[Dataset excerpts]
########
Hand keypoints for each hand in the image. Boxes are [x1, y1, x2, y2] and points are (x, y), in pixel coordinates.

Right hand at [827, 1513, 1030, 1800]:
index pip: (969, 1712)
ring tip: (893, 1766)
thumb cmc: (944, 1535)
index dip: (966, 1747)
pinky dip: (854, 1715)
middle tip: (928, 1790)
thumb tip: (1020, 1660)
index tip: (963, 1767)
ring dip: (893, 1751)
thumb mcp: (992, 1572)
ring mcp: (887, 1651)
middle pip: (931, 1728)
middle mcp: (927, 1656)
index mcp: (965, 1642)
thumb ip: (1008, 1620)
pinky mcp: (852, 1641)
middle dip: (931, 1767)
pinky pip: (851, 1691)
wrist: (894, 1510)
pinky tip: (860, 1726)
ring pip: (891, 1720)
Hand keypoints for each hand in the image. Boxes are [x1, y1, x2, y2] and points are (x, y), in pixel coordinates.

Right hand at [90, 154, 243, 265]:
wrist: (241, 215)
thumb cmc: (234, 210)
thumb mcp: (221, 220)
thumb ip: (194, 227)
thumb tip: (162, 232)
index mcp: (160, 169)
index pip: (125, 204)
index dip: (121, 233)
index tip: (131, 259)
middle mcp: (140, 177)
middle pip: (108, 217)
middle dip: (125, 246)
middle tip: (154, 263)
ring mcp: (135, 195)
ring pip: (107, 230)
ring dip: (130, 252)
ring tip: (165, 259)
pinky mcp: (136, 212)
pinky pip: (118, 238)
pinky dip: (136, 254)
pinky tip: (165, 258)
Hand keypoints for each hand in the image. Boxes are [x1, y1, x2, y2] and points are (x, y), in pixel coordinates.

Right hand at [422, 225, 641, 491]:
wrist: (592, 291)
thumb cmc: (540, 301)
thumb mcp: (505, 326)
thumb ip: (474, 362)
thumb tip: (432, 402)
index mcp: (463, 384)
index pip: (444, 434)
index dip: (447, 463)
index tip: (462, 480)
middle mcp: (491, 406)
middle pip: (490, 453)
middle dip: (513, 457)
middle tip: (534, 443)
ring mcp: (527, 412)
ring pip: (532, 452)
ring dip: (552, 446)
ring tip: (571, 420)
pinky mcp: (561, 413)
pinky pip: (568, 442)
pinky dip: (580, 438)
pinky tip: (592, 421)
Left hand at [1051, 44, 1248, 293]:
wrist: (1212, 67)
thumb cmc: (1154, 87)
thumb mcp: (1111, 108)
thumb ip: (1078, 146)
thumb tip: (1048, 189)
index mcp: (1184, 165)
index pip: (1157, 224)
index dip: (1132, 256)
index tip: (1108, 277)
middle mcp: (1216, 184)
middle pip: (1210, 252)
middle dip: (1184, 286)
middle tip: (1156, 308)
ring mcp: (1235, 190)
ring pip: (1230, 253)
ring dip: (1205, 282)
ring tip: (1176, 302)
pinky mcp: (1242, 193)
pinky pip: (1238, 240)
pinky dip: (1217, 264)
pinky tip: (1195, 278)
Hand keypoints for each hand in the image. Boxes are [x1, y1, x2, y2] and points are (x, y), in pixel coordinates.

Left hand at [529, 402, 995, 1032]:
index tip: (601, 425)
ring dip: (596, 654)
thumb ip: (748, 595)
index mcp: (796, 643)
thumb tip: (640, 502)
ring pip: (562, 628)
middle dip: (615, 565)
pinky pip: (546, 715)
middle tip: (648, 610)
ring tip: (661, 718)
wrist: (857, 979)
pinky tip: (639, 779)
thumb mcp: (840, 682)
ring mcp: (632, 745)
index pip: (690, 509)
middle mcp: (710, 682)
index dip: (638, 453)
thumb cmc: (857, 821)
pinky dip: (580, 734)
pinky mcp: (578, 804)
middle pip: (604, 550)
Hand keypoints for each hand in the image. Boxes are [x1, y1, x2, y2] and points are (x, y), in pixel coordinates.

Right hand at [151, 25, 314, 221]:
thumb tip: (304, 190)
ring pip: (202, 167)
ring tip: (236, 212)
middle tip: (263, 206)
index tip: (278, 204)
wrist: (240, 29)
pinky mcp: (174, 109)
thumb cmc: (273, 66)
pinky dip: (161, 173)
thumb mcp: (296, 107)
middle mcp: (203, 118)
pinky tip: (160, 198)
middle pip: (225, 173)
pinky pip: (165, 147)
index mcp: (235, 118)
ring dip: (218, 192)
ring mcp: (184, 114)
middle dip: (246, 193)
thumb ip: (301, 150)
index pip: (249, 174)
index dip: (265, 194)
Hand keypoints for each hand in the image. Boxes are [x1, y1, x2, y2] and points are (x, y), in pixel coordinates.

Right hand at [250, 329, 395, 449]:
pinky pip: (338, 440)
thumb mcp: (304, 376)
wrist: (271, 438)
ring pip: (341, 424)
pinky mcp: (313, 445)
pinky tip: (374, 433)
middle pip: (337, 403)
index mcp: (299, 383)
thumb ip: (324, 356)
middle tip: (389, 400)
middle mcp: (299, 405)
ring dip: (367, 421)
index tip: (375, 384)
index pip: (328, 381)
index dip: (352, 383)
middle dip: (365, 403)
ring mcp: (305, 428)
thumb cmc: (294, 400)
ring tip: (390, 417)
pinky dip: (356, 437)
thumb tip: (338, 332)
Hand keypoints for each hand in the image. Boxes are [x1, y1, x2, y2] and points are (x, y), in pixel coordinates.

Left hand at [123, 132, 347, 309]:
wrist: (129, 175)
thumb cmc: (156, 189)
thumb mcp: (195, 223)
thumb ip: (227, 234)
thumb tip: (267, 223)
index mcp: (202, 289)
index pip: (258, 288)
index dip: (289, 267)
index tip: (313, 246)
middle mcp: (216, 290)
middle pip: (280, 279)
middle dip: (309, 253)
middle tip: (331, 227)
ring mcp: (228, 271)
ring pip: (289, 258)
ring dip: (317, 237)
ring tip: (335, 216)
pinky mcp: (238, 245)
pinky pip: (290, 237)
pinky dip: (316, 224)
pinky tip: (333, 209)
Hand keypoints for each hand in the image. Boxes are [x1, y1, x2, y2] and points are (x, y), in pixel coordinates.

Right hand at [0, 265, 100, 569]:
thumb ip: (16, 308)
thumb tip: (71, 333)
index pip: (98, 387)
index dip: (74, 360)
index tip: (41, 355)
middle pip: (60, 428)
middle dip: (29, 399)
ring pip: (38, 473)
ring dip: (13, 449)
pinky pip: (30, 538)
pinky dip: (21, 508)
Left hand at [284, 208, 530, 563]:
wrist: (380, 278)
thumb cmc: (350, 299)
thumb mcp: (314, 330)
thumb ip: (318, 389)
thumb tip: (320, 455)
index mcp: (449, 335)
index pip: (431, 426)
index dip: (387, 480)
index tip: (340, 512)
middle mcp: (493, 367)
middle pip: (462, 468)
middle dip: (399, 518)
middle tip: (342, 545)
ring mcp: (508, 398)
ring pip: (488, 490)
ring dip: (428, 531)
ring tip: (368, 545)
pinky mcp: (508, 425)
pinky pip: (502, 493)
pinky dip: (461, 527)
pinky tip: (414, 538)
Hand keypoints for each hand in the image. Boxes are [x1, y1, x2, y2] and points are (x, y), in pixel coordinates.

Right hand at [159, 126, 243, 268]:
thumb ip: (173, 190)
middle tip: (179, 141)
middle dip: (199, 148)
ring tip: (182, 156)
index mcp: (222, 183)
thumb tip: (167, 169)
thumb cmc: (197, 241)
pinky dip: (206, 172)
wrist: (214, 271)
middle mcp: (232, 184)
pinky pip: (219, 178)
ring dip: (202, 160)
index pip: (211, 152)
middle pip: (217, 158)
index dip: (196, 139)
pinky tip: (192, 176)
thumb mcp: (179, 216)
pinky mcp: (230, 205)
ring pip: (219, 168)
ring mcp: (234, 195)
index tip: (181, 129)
########
• **WORK REQUEST**:
If a line of the data holds the string "Right", count it. Then state the total and nothing more.

• **ANSWER BELOW**:
7